WHAT IS EXPECTED:
From the material beneath, pull every line with the word "especial".

EXERCISE INPUT:
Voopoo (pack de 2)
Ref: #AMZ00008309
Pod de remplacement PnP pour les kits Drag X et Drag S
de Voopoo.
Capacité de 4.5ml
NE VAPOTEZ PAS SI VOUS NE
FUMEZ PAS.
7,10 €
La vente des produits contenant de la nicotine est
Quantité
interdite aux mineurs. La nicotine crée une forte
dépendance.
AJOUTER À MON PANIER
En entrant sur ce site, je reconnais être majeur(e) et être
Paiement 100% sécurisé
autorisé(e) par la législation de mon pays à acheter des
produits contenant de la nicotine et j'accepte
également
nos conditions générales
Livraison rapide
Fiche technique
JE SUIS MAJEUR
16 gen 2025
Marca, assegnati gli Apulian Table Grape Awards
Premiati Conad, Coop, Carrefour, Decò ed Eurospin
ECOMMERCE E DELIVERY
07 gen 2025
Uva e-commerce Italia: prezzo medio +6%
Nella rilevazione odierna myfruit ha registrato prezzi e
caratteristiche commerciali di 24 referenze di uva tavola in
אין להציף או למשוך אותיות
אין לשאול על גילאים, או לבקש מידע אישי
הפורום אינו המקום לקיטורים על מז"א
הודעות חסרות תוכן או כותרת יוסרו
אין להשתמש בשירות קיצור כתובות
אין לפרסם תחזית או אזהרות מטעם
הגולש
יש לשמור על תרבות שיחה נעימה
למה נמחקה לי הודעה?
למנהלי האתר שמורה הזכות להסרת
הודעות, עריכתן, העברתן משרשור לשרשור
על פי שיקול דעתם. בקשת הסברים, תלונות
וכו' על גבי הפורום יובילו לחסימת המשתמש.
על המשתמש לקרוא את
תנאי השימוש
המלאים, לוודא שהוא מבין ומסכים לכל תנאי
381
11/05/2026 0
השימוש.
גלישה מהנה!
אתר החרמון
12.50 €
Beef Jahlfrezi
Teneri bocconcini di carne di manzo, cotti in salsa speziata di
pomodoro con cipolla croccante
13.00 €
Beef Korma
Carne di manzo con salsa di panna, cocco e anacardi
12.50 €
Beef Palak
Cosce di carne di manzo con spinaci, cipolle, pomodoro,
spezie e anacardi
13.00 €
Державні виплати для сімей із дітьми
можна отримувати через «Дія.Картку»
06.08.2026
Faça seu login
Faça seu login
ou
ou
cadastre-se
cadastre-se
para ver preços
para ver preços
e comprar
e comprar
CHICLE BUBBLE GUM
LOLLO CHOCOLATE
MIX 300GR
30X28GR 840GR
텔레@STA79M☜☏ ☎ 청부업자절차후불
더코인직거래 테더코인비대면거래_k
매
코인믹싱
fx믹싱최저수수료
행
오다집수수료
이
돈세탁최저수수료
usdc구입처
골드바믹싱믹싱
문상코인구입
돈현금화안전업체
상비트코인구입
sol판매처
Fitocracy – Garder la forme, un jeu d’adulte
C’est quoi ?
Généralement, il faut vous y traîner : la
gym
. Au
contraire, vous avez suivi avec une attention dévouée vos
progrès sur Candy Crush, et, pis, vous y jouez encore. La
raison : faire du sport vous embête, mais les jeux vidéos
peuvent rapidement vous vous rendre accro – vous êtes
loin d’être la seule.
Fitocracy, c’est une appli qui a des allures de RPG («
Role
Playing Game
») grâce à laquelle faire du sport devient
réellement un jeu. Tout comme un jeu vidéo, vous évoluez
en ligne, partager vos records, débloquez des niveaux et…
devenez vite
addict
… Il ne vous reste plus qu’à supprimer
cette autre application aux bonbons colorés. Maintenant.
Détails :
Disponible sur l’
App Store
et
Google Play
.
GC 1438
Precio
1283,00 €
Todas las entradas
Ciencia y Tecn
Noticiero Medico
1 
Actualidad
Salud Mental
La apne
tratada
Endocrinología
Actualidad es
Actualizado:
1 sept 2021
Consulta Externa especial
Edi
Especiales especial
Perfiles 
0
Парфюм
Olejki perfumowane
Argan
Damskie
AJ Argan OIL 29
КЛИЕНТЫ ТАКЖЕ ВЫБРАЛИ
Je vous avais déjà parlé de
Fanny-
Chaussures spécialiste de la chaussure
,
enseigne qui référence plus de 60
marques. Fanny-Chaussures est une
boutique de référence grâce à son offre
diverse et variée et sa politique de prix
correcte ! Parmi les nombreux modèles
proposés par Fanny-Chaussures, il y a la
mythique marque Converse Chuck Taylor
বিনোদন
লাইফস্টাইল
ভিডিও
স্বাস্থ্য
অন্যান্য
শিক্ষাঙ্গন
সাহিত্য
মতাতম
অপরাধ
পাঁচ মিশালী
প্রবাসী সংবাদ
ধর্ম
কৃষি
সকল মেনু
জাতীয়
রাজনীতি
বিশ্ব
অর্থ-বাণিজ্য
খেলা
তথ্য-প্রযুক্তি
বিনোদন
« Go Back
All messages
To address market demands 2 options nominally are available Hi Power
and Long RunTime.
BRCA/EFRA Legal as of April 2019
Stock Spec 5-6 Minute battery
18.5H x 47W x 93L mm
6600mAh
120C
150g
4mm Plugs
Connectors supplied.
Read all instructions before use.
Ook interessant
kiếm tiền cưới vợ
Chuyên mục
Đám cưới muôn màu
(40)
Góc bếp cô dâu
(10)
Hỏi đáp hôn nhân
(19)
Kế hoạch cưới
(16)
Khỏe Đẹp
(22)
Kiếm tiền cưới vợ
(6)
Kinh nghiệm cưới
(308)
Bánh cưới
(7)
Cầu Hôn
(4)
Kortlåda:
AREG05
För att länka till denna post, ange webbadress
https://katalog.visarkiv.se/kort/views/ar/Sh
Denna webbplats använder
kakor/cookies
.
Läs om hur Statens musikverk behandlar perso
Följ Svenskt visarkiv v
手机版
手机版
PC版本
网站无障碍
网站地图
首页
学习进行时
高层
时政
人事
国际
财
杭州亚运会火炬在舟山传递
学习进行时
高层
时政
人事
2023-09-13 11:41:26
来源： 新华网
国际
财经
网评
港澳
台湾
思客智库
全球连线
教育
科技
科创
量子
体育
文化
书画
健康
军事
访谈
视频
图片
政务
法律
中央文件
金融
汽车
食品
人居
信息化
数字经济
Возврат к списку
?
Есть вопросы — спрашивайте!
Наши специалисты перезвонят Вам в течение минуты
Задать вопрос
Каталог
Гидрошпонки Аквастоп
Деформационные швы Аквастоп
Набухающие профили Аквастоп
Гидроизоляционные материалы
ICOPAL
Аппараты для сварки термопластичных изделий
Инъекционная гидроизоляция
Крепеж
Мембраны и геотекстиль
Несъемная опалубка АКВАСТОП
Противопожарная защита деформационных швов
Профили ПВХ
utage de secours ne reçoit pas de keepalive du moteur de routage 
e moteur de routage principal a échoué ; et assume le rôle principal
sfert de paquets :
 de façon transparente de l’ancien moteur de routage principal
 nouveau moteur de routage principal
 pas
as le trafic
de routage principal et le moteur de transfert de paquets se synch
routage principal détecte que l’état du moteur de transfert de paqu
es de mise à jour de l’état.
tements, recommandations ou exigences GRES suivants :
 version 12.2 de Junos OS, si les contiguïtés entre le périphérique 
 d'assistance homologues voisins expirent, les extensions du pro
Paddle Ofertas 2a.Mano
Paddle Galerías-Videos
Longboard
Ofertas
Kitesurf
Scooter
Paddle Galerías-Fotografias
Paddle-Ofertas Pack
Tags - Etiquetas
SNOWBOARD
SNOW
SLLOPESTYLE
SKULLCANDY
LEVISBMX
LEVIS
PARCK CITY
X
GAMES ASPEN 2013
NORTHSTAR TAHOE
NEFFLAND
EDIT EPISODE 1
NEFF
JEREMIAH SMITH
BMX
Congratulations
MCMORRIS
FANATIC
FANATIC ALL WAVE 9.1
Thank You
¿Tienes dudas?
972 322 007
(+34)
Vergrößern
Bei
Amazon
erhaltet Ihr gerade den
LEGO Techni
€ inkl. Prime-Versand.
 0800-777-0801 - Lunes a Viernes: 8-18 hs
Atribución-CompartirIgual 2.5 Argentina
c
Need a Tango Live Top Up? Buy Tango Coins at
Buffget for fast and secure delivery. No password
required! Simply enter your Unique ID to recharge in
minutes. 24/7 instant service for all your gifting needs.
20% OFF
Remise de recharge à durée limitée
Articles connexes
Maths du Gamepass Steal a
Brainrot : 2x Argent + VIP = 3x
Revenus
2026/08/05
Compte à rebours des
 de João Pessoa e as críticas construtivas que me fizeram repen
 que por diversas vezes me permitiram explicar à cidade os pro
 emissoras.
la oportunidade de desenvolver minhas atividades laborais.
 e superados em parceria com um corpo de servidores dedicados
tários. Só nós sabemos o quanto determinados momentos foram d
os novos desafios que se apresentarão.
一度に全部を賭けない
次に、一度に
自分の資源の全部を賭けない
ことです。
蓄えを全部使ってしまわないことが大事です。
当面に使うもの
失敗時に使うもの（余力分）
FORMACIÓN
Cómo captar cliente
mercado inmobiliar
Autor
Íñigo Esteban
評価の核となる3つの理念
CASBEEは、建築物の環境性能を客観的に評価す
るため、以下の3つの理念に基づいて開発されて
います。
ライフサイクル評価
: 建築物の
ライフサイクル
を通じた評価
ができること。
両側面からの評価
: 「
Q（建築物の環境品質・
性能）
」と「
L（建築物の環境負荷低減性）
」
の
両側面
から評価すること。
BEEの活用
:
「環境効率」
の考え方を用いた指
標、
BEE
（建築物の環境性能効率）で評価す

EXERCISE SOLUTION:
Consulta Externa especial
Especiales especial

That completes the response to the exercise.